Above all David was a family man. His wife Elisabeth was his first supporter in everything he did and was famous both at Atlantic College and in Duino for the warm hospitality she provided for an almost continuous stream of visitors, often including actual and potential supporters, and for her generous dinners for colleagues and friends. Her energy in all of this was admired by all who knew her. In 1993, David and Elisabeth suffered the tragedy of losing their youngest child Edward, who was on the cusp of a promising career in the Metropolitan Police, after a long illness. Their pride in Michael and Veronica and their families has been a joy to their friends. One of David’s last pieces of writing, in German, was a history of Elisabeth’s distinguished family. 
 
And so the UWC movement says farewell to a towering figure who played an absolutely key role in the life of three of its colleges and had an unparalleled influence on the movement as a whole. That influence will continue - it will be part of his legacy - because the need for an “education adapted to meet the needs of our time” is more urgent and necessary than ever. 
 
Andrew Maclehose
November 2019 
 
Notes 
1) The information on UWC Mostar was provided mainly by Dr. Pilvi Torsti 
2) Colin Reid and Henry Thomas made valuable comments on an earlier draft 
3) Three books written by David and referred to in the text are available from Atlantic College
 

David B. Sutcliffe's family has sent the following message to the UWC community: "We have been greatly moved and are immensely grateful for all the wonderful messages, memories and thanks to David, which have comforted and supported us at this sad time.
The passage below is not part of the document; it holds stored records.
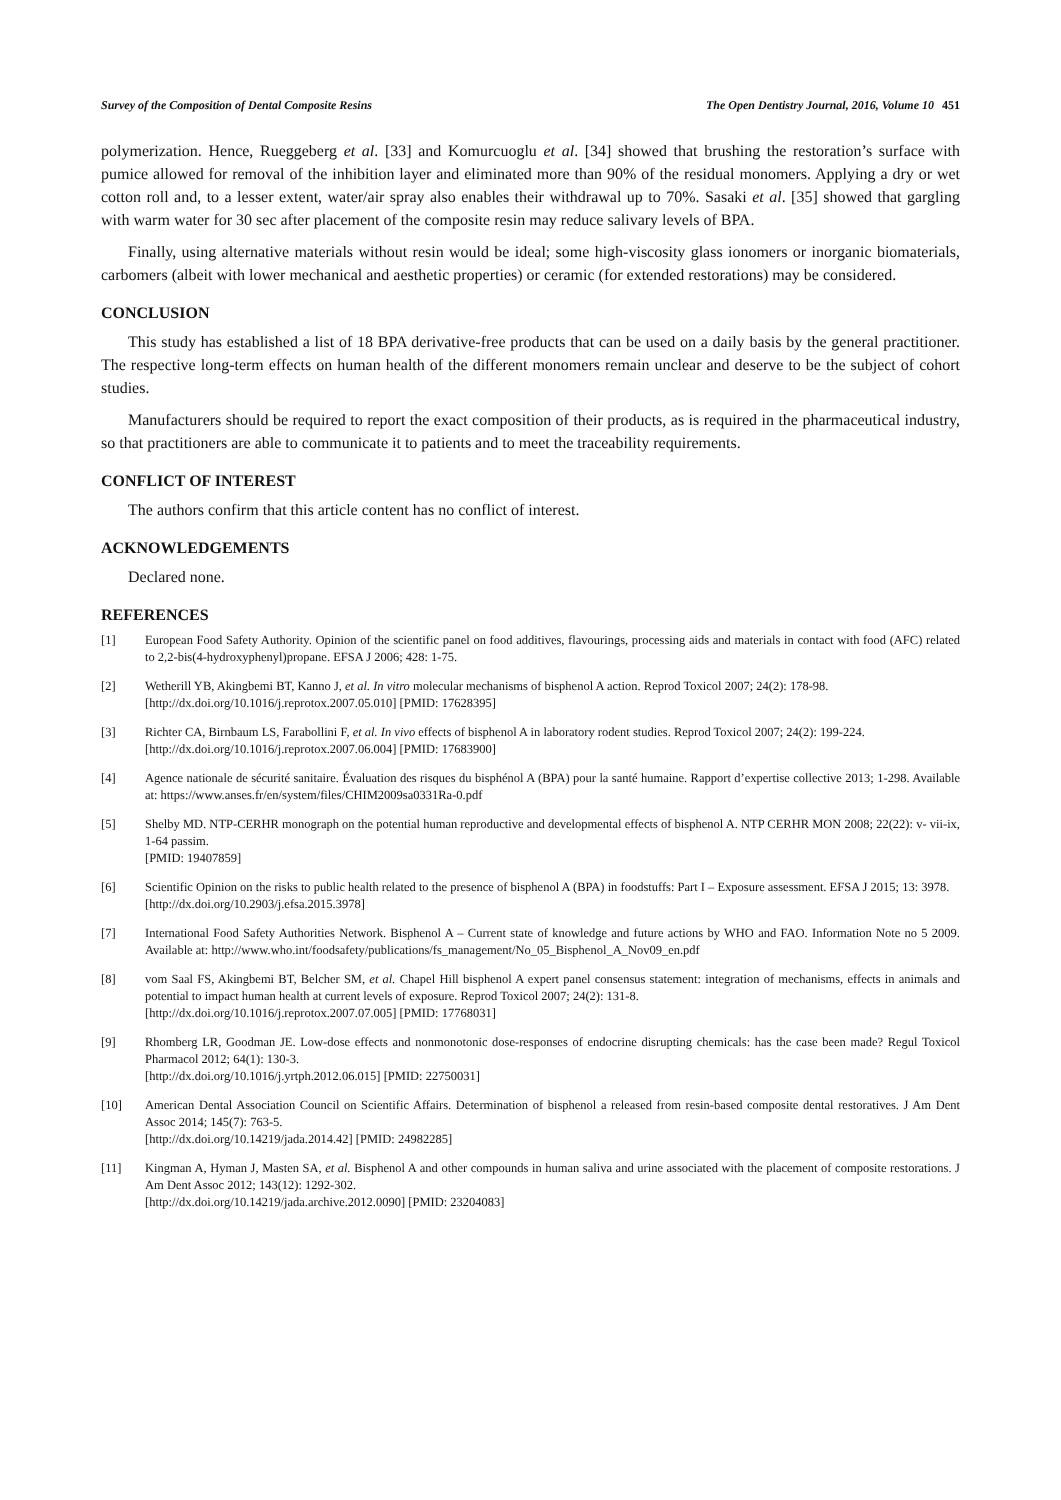Survey of the Composition of Dental Composite Resins The Open Dentistry Journal, 2016, Volume 10 451
polymerization. Hence, Rueggeberg et al. [33] and Komurcuoglu et al. [34] showed that brushing the restoration’s surface with pumice allowed for removal of the inhibition layer and eliminated more than 90% of the residual monomers. Applying a dry or wet cotton roll and, to a lesser extent, water/air spray also enables their withdrawal up to 70%. Sasaki et al. [35] showed that gargling with warm water for 30 sec after placement of the composite resin may reduce salivary levels of BPA.
Finally, using alternative materials without resin would be ideal; some high-viscosity glass ionomers or inorganic biomaterials, carbomers (albeit with lower mechanical and aesthetic properties) or ceramic (for extended restorations) may be considered.
CONCLUSION
This study has established a list of 18 BPA derivative-free products that can be used on a daily basis by the general practitioner. The respective long-term effects on human health of the different monomers remain unclear and deserve to be the subject of cohort studies.
Manufacturers should be required to report the exact composition of their products, as is required in the pharmaceutical industry, so that practitioners are able to communicate it to patients and to meet the traceability requirements.
CONFLICT OF INTEREST
The authors confirm that this article content has no conflict of interest.
ACKNOWLEDGEMENTS
Declared none.
REFERENCES
[1] European Food Safety Authority. Opinion of the scientific panel on food additives, flavourings, processing aids and materials in contact with food (AFC) related to 2,2-bis(4-hydroxyphenyl)propane. EFSA J 2006; 428: 1-75.
[2] Wetherill YB, Akingbemi BT, Kanno J, et al. In vitro molecular mechanisms of bisphenol A action. Reprod Toxicol 2007; 24(2): 178-98.
[http://dx.doi.org/10.1016/j.reprotox.2007.05.010] [PMID: 17628395]
[3] Richter CA, Birnbaum LS, Farabollini F, et al. In vivo effects of bisphenol A in laboratory rodent studies. Reprod Toxicol 2007; 24(2): 199-224.
[http://dx.doi.org/10.1016/j.reprotox.2007.06.004] [PMID: 17683900]
[4] Agence nationale de sécurité sanitaire. Évaluation des risques du bisphénol A (BPA) pour la santé humaine. Rapport d’expertise collective 2013; 1-298. Available at: https://www.anses.fr/en/system/files/CHIM2009sa0331Ra-0.pdf
[5] Shelby MD. NTP-CERHR monograph on the potential human reproductive and developmental effects of bisphenol A. NTP CERHR MON 2008; 22(22): v- vii-ix, 1-64 passim.
[PMID: 19407859]
[6] Scientific Opinion on the risks to public health related to the presence of bisphenol A (BPA) in foodstuffs: Part I – Exposure assessment. EFSA J 2015; 13: 3978.
[http://dx.doi.org/10.2903/j.efsa.2015.3978]
[7] International Food Safety Authorities Network. Bisphenol A – Current state of knowledge and future actions by WHO and FAO. Information Note no 5 2009. Available at: http://www.who.int/foodsafety/publications/fs_management/No_05_Bisphenol_A_Nov09_en.pdf
[8] vom Saal FS, Akingbemi BT, Belcher SM, et al. Chapel Hill bisphenol A expert panel consensus statement: integration of mechanisms, effects in animals and potential to impact human health at current levels of exposure. Reprod Toxicol 2007; 24(2): 131-8.
[http://dx.doi.org/10.1016/j.reprotox.2007.07.005] [PMID: 17768031]
[9] Rhomberg LR, Goodman JE. Low-dose effects and nonmonotonic dose-responses of endocrine disrupting chemicals: has the case been made? Regul Toxicol Pharmacol 2012; 64(1): 130-3.
[http://dx.doi.org/10.1016/j.yrtph.2012.06.015] [PMID: 22750031]
[10] American Dental Association Council on Scientific Affairs. Determination of bisphenol a released from resin-based composite dental restoratives. J Am Dent Assoc 2014; 145(7): 763-5.
[http://dx.doi.org/10.14219/jada.2014.42] [PMID: 24982285]
[11] Kingman A, Hyman J, Masten SA, et al. Bisphenol A and other compounds in human saliva and urine associated with the placement of composite restorations. J Am Dent Assoc 2012; 143(12): 1292-302.
[http://dx.doi.org/10.14219/jada.archive.2012.0090] [PMID: 23204083]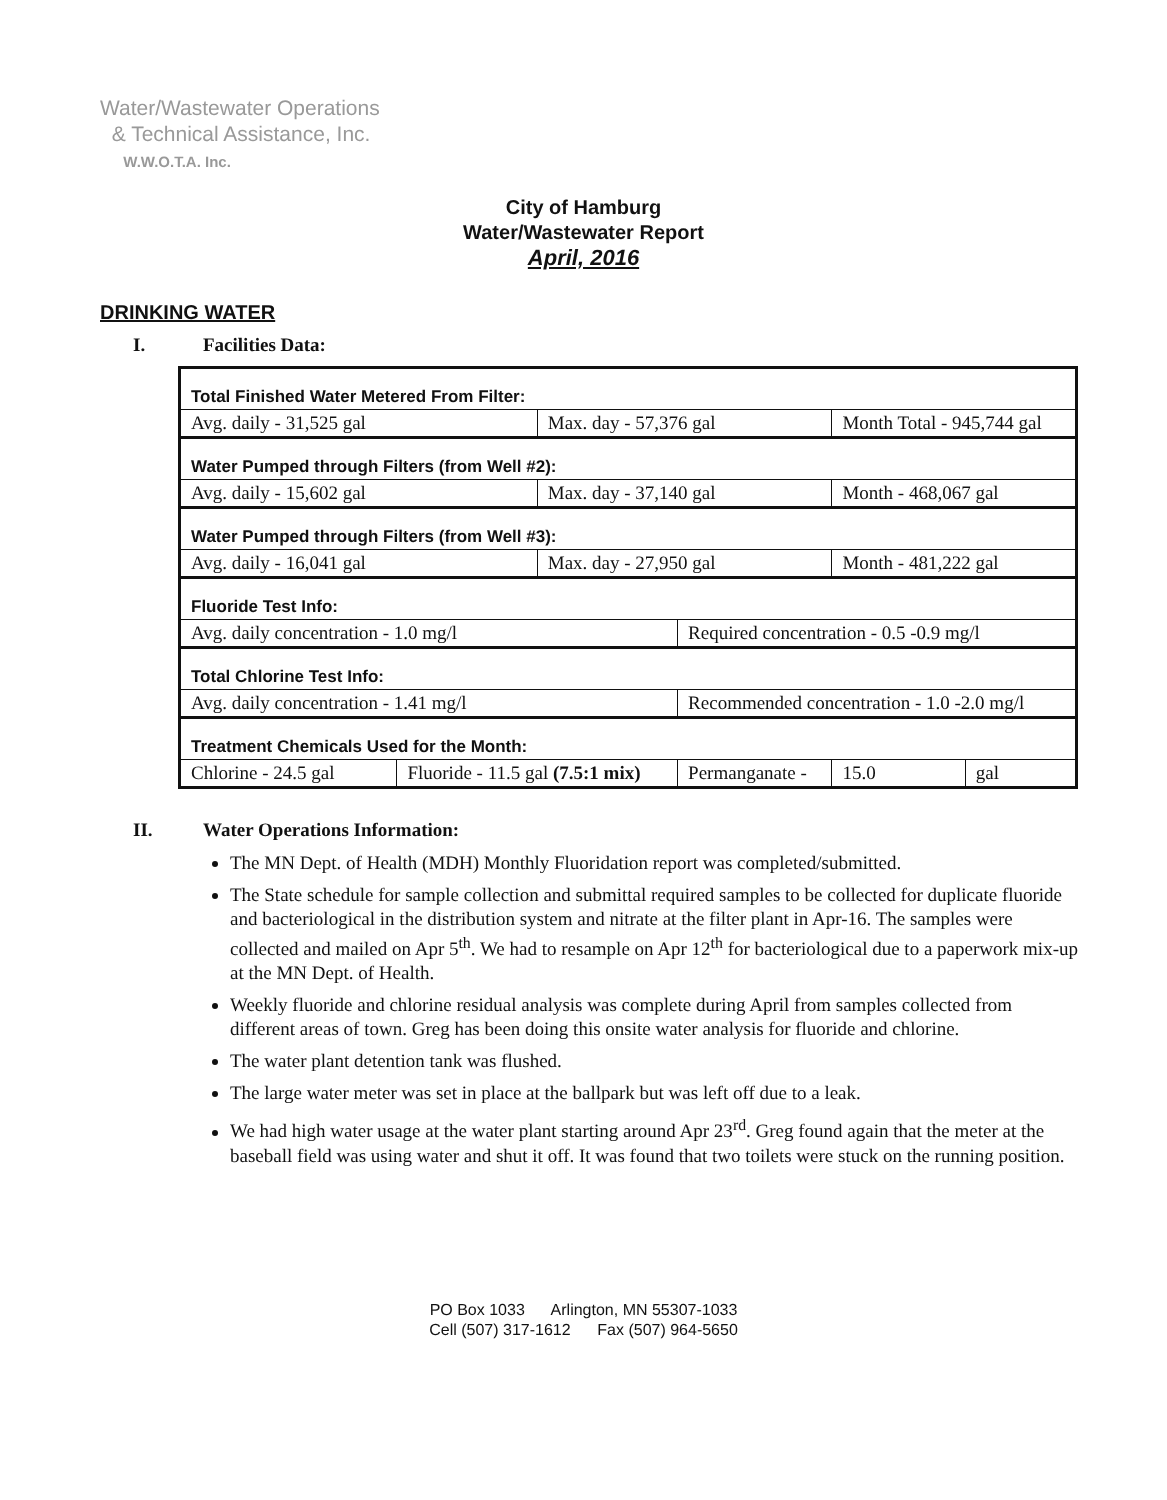Water/Wastewater Operations
& Technical Assistance, Inc.
W.W.O.T.A. Inc.
City of Hamburg
Water/Wastewater Report
April, 2016
DRINKING WATER
I. Facilities Data:
| Total Finished Water Metered From Filter: | | | | | |
| Avg. daily - 31,525 gal | | Max. day - 57,376 gal | | Month Total - 945,744 gal | |
| Water Pumped through Filters (from Well #2): | | | | | |
| Avg. daily - 15,602 gal | | Max. day - 37,140 gal | | Month - 468,067 gal | |
| Water Pumped through Filters (from Well #3): | | | | | |
| Avg. daily - 16,041 gal | | Max. day - 27,950 gal | | Month - 481,222 gal | |
| Fluoride Test Info: | | | | | |
| Avg. daily concentration - 1.0 mg/l | | | Required concentration - 0.5 -0.9 mg/l | | |
| Total Chlorine Test Info: | | | | | |
| Avg. daily concentration - 1.41 mg/l | | | Recommended concentration - 1.0 -2.0 mg/l | | |
| Treatment Chemicals Used for the Month: | | | | | |
| Chlorine - 24.5 gal | Fluoride - 11.5 gal (7.5:1 mix) | | Permanganate - | 15.0 | gal |
II. Water Operations Information:
The MN Dept. of Health (MDH) Monthly Fluoridation report was completed/submitted.
The State schedule for sample collection and submittal required samples to be collected for duplicate fluoride and bacteriological in the distribution system and nitrate at the filter plant in Apr-16. The samples were collected and mailed on Apr 5<sup>th</sup>. We had to resample on Apr 12<sup>th</sup> for bacteriological due to a paperwork mix-up at the MN Dept. of Health.
Weekly fluoride and chlorine residual analysis was complete during April from samples collected from different areas of town. Greg has been doing this onsite water analysis for fluoride and chlorine.
The water plant detention tank was flushed.
The large water meter was set in place at the ballpark but was left off due to a leak.
We had high water usage at the water plant starting around Apr 23<sup>rd</sup>. Greg found again that the meter at the baseball field was using water and shut it off. It was found that two toilets were stuck on the running position.
PO Box 1033 Arlington, MN 55307-1033
Cell (507) 317-1612 Fax (507) 964-5650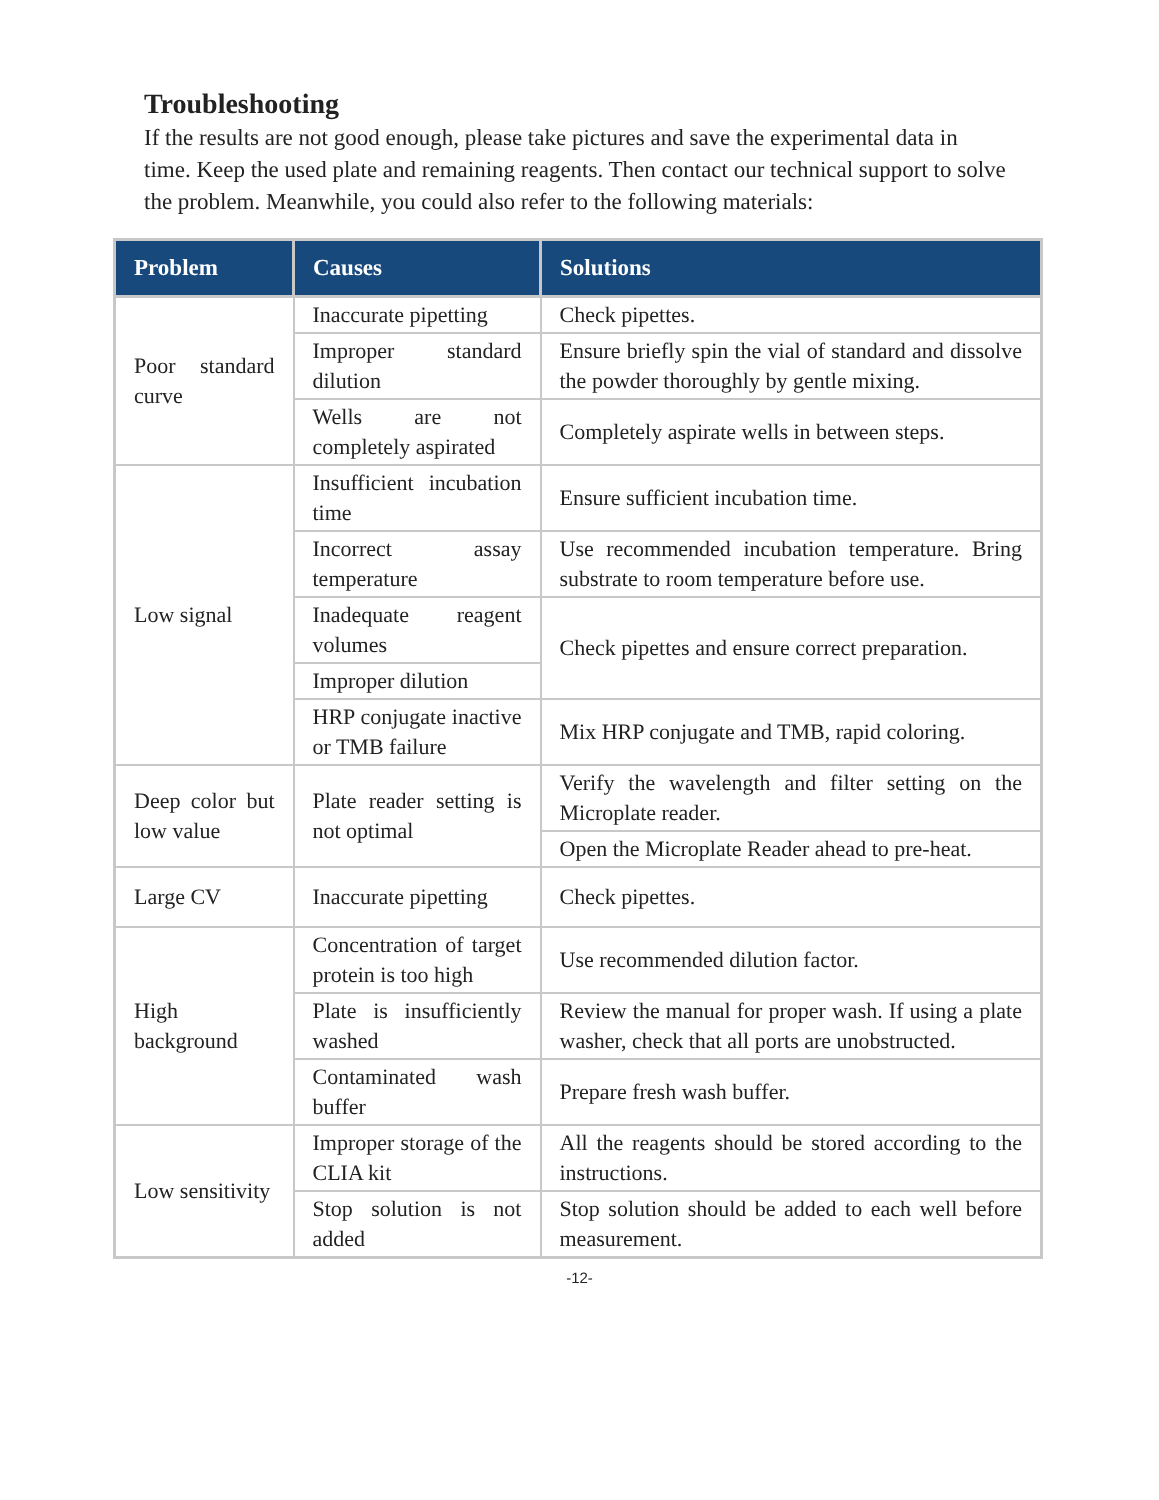Troubleshooting
If the results are not good enough, please take pictures and save the experimental data in time. Keep the used plate and remaining reagents. Then contact our technical support to solve the problem. Meanwhile, you could also refer to the following materials:
| Problem | Causes | Solutions |
| --- | --- | --- |
| Poor standard curve | Inaccurate pipetting | Check pipettes. |
| | Improper standard dilution | Ensure briefly spin the vial of standard and dissolve the powder thoroughly by gentle mixing. |
| | Wells are not completely aspirated | Completely aspirate wells in between steps. |
| Low signal | Insufficient incubation time | Ensure sufficient incubation time. |
| | Incorrect assay temperature | Use recommended incubation temperature. Bring substrate to room temperature before use. |
| | Inadequate reagent volumes | Check pipettes and ensure correct preparation. |
| | Improper dilution | |
| | HRP conjugate inactive or TMB failure | Mix HRP conjugate and TMB, rapid coloring. |
| Deep color but low value | Plate reader setting is not optimal | Verify the wavelength and filter setting on the Microplate reader. |
| | | Open the Microplate Reader ahead to pre-heat. |
| Large CV | Inaccurate pipetting | Check pipettes. |
| High background | Concentration of target protein is too high | Use recommended dilution factor. |
| | Plate is insufficiently washed | Review the manual for proper wash. If using a plate washer, check that all ports are unobstructed. |
| | Contaminated wash buffer | Prepare fresh wash buffer. |
| Low sensitivity | Improper storage of the CLIA kit | All the reagents should be stored according to the instructions. |
| | Stop solution is not added | Stop solution should be added to each well before measurement. |
-12-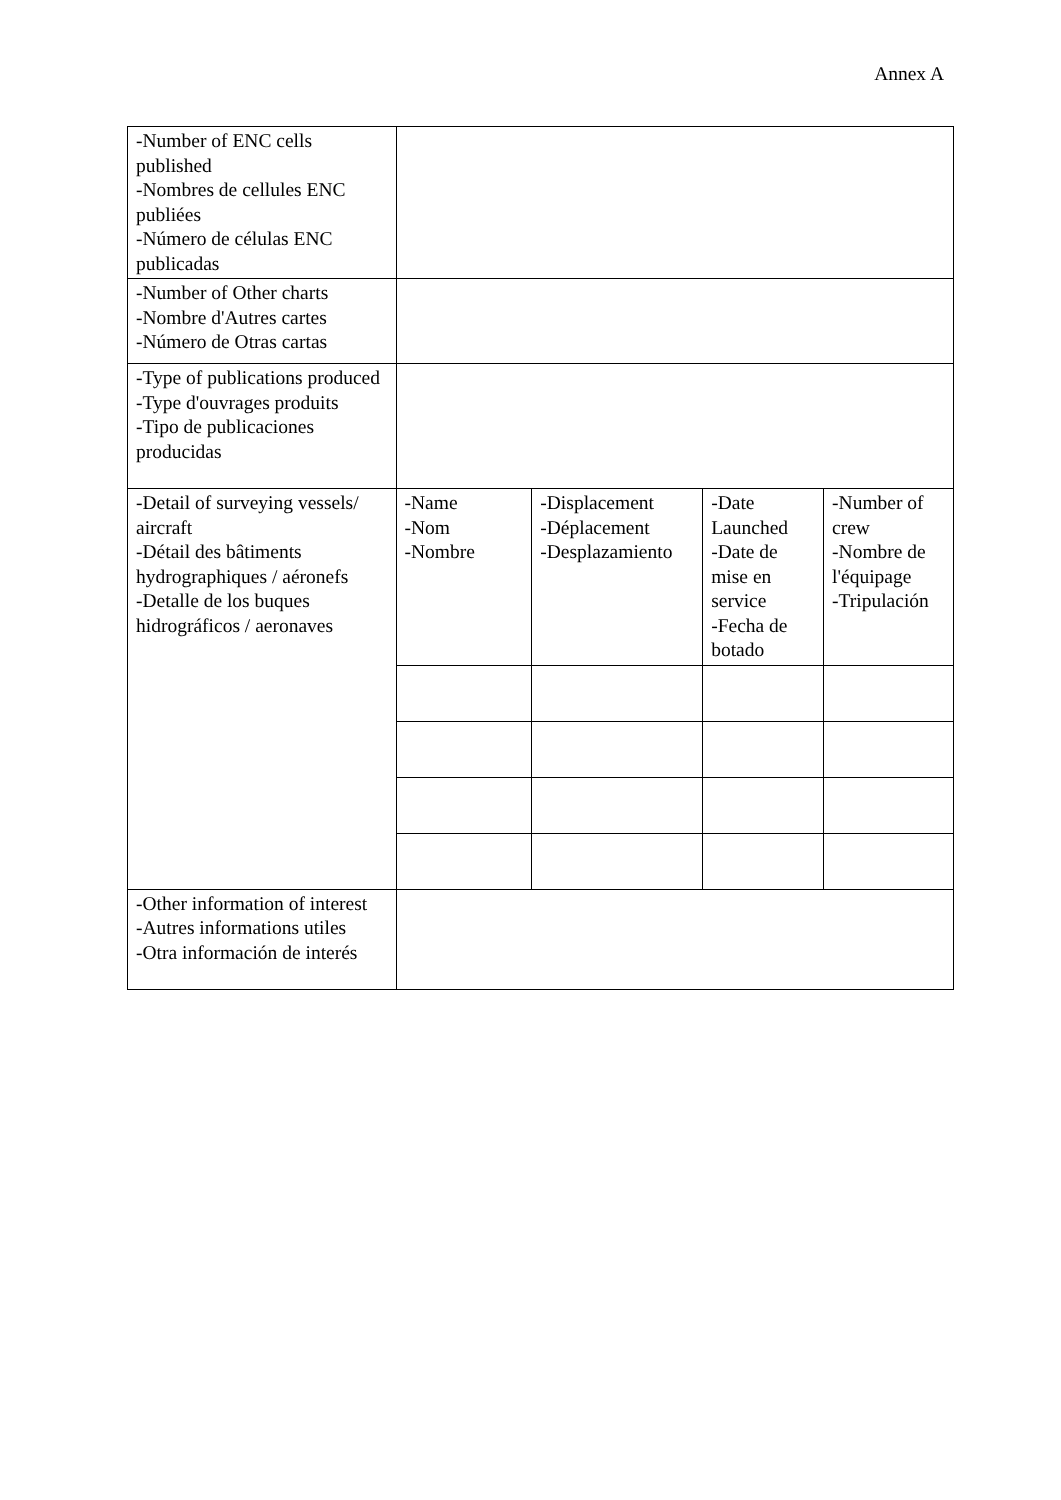Annex A
| -Number of ENC cells published -Nombres de cellules ENC publiées -Número de células ENC publicadas | | | | |
| -Number of Other charts -Nombre d'Autres cartes -Número de Otras cartas | | | | |
| -Type of publications produced -Type d'ouvrages produits -Tipo de publicaciones producidas | | | | |
| -Detail of surveying vessels/ aircraft -Détail des bâtiments hydrographiques / aéronefs -Detalle de los buques hidrográficos / aeronaves | -Name -Nom -Nombre | -Displacement -Déplacement -Desplazamiento | -Date Launched -Date de mise en service -Fecha de botado | -Number of crew -Nombre de l'équipage -Tripulación |
| -Other information of interest -Autres informations utiles -Otra información de interés | | | | |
David’s funeral will take place at All Saints’ Church, 122-122A High Street, Lindfield, Haywards Heath, West Sussex, RH16 2HS on Friday, 29th November at 11.30 am. Family and friends are welcome. There will be a reception afterwards at The Tiger (church hall) next door. Family flowers only. According to David’s wishes, any donations should please go to the UWC Mostar Endowment Fund for student scholarships. It is thought that there will also be a memorial event for David held in the New Year. With love from Elisabeth, Michael, Veronica and families.’